Yang disebut pewahyuan dalam agama-agama Samawi, dalam faham Jawa, tidak lebih adalah penafsiran manusia di jagat sekitar Timur Tengah akan Roso mereka sendiri. Jadi, deret panjang peristilahan dalam berbagai lembaga keagamaan yang mengacu pada pewartaan atau perwahyuan dari Sang Maha Rahasia sehingga menimbulkan deret panjang istilah jabatan dan martabat keagamaan, semuanya itu berasal dari tafsir manusia-manusia juga. Keabsahan, wewenang, ajaran pamungkas, dll sejenis itu yang terdapat di dalam lembaga-lembaga keagamaan secara kesejarahan pada ujungnya akan menuju pada ihwal perkara perebutan kekuasaan duniawi belaka. Begitulah secara singkat faham Jawa yang sejati mengenai agama-agama Samawi.

Tiga Kendala Perdamaian
Dan, perebutan kekuasaan duniawi itulah yang pada abad ke-21 ini menjadi wacana amat dahsyat yang melahirkan peristiwa-peristiwa yang tidak kurang dahsyatnya. Perkara bom-boman, teror-berteror, kafir-mengkafirkan, dan perwujudan nyata lain yang amat jauh dari perdamaian yang manusiawi itu, pada ujungnya menyangkut tiga perkara:
  1. Pertama, perkara perebutan tahta-tahta kekuasaan duniawi.
  2. Kedua, perebutan sumber-sumber kekayaan alam raya yang bisa menjadi rupiah, dinar, dolar, euro dan seterusnya.
  3. Ketiga, perebutan dalam perkara saudara kembar Laku yang saya tidak mampu menyebutkannya itu, yakni saling memperebutkan laki-laki, perempuan, atau homo - terpulang jenis kelamin pihak-pihak terkait - inilah yang membuat Laku menjadi terlantar.

Urusan Pribadi
Karena itu, orang-orang Jawa yang sejati dan mudah-mudahan juga orang-orang Jawa yang "biasa-biasa saja" - bisa memeluk agama apa saja atau "sekedar" beragama Jawa - akan menyikapi gegap gempita perang gagasan dengan mengatasnamakan lembaga-lembaga agama itu sebagai suatu keangkuhan terhadap peradaban dan sebagai lelucon yang amat berbahaya. Masalahnya, gegap gempita itu menyangkut pemahaman akan Kegaiban dan Rahasia yang mengatasi pengalaman manusia di buminya yang nyata.

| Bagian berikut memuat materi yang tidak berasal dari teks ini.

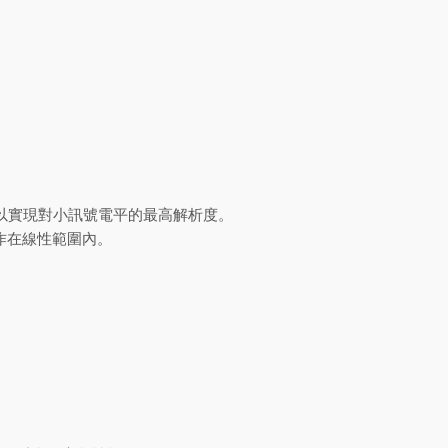
益級，以實現對小訊號電平的最高解析度。
工作在線性範圍內。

Dengan demikian gegap gempita tersebut merupakaan kesia-siaan yang amat mahal harganya sebab telah menimbulkan korban-korban yang tiada terkira. Sejauh menyangkut Sang Paring Gesang, menurut faham Jawa, tidak tersedia rumus pamungkas dan ajaran yang satu-satunya tentangNya. Sebab hal ini bersangkut paut dengan pengalaman kerohanian yang sangat bersifat pribadi. Deret panjang kaidah dan ajaran yang apapun rumusannya dan bagaimanpun kelahirannya, tak akan mampu membuahkan hasil yang seragam bagi pribadi-pribadi yang berbeda. Pengalaman kerohanian adalah perjalanan dan upaya manusia untuk mencapai taraf pemerdekaan diri, yaitu bebas dari segala bentuk kemelekatan dan kepemilikan yang membelenggu, baik yang bersifat jasmani maupun rohani, termasuk merdeka dari ajaran-ajaran dan petuah-petuah yang picik.

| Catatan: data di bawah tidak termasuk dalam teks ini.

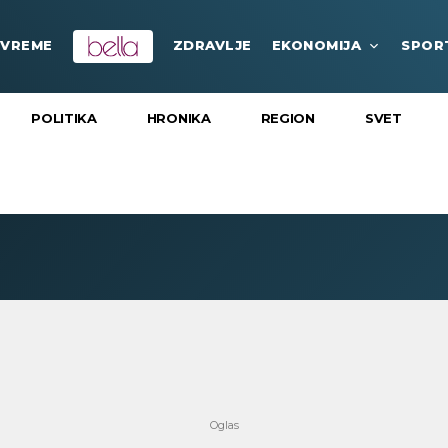
VREME
ZDRAVLJE
EKONOMIJA
SPOR
POLITIKA
HRONIKA
REGION
SVET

Dengan demikian salah satu butir faham Jawa yang sejati sudah diuraikan sebisanya. Mudah-mudahan bisa menjadi bahan menuju Eling alias Sadar. Tentu saja belum lengkap. Untuk menyimak ke alam Jawa yang lebih menyeluruh, silakan menyimak situs www.jawapalace.org yang mengilhami dan mendasari catatan kecil ini. Namun segala kekurangan dalam risalah ini, sepenuhnya menjadi tanggungjawab penulis.